A Jewish girl in Romania during World War II, Sara Koprak felt she had no childhood. She spent a good part of her time looking for food and a safe place to sleep, worries that usually only adults have.

“I was so undernourished that when I was 15 years old I looked like I was eight,” she said.

Koprak, 73, and five other Holocaust survivors recently lit six candles in remembrance of the six million Jews who died during World War II. This gesture was one of many taking place that night in Midwood to, commemorate Holocaust Remembrance Day, commonly known as Yom HaShoah.

An internationally recognized day that falls on the 27th of Nisan, the first month of the Hebrew calendar, Yom HaShoah was declared Holocaust Remembrance Day by the Israeli Parliament in 1951. The full name, Yom Hashoah Ve-Hagevurah, which literally means Holocaust Remembrance and Heroism Day, became formal after parliament passed a law in 1959.

The Yom HaShoah Memorial Services, co-organized by the East Midwood and Madison Jewish centers, takes place the night before Yom HaShoah, which this year fell on May 1. Congregants of both temples gather annually “to remember as to avoid repeating the past,” said Rabbi Alvin Kass, East Midwood Jewish Center’s spiritual leader.

The evening’s readings were based on the Shoah Scroll, the first formal text written to commemorate the Holocaust. Each passage was read by a survivor.

Samuel Weintraub, originally from Poland, arrived in Brooklyn in 1947. Since he became a part of Madison Jewish Center’s congregation over 40 years ago, he has lit several candles on Yom HaShoah.

“It’s not exactly a pleasure for me,” he said. “I remember not one uncle, but over 12 uncles and grand uncles who perished and, although I was a little boy, I still remember their faces.”

Weintraub celebrates the lives of his loved ones on Rosh Hashanah and Yom Kippur, Judaism’s High Holy Days, and mourns those he lost on Yom HaShoah.

“You can’t forget their living but you also can’t forget their perishing,” he said.

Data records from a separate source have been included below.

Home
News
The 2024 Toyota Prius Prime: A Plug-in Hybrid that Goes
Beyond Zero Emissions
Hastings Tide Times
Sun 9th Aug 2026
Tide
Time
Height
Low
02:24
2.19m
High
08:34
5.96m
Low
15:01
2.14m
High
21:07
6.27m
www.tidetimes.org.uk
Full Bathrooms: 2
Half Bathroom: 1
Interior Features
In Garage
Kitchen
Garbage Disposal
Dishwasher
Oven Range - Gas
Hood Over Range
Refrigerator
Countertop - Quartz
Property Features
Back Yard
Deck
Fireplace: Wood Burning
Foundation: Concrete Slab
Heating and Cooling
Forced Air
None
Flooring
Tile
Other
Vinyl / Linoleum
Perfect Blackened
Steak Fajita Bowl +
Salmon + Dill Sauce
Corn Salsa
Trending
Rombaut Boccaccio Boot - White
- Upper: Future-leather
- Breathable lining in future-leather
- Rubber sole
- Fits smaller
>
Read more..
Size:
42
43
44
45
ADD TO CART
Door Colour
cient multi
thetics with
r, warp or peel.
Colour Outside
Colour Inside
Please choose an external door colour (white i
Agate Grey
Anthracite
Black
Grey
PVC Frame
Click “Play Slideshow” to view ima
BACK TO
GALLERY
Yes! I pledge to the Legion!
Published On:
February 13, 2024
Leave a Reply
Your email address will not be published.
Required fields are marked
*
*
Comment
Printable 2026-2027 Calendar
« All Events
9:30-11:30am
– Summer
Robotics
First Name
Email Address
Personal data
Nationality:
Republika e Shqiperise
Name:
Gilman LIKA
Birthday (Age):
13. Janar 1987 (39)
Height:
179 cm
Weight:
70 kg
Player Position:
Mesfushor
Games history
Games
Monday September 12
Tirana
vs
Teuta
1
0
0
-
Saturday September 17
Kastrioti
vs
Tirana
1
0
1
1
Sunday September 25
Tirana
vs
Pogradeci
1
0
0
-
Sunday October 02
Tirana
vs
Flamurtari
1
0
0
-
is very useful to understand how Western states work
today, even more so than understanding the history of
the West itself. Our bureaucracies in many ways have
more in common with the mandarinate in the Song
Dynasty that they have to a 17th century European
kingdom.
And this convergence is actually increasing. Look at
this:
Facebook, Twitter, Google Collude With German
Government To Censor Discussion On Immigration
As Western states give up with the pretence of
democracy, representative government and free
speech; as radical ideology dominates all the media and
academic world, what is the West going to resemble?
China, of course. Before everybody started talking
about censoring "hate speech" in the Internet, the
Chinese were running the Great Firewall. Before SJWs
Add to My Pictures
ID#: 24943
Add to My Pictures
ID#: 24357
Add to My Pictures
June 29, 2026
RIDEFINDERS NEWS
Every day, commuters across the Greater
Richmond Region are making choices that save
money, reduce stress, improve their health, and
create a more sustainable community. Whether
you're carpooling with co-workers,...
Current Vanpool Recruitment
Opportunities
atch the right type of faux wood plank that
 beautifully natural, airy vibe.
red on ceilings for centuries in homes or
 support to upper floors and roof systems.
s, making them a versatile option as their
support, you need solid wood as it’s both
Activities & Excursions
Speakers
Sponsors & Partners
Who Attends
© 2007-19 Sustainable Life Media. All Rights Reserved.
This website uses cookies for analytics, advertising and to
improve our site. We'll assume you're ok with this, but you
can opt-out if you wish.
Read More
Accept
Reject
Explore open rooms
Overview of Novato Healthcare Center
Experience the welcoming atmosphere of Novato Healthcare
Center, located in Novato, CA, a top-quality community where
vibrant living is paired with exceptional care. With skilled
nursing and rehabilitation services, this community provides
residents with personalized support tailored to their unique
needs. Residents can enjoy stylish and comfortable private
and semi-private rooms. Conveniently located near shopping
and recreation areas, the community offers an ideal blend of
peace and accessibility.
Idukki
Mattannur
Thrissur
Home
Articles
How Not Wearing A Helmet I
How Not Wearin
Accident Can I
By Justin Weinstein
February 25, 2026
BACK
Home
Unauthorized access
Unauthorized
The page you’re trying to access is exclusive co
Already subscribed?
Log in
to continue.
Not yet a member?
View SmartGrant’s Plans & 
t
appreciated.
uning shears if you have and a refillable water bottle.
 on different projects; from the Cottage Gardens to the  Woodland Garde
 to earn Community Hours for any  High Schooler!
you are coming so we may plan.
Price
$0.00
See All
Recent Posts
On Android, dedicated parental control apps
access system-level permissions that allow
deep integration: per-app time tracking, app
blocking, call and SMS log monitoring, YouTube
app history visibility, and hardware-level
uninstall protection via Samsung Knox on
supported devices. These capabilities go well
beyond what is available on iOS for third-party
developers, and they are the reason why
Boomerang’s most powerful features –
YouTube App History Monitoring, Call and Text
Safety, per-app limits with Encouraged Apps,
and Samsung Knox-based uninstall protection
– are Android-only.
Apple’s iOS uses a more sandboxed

For Koprak, this was the first time she lit a candle at the Madison Jewish Center. She was in awe, she said, when thinking that a candle represents a million lives, and had tears in her eyes when singing the Hatikva, Israel’s national anthem.

While the memorial service is a once a year event, for Holocaust survivors it’s only one of many ways to remember those who perished.

Koprak tries to keep busy every minute of the day, she said, to avoid thinking about her childhood years in Romania constantly. An active member at the Madison Jewish Center, she recounts her good stories, those she chooses to remember, to the congregation during Friday night services.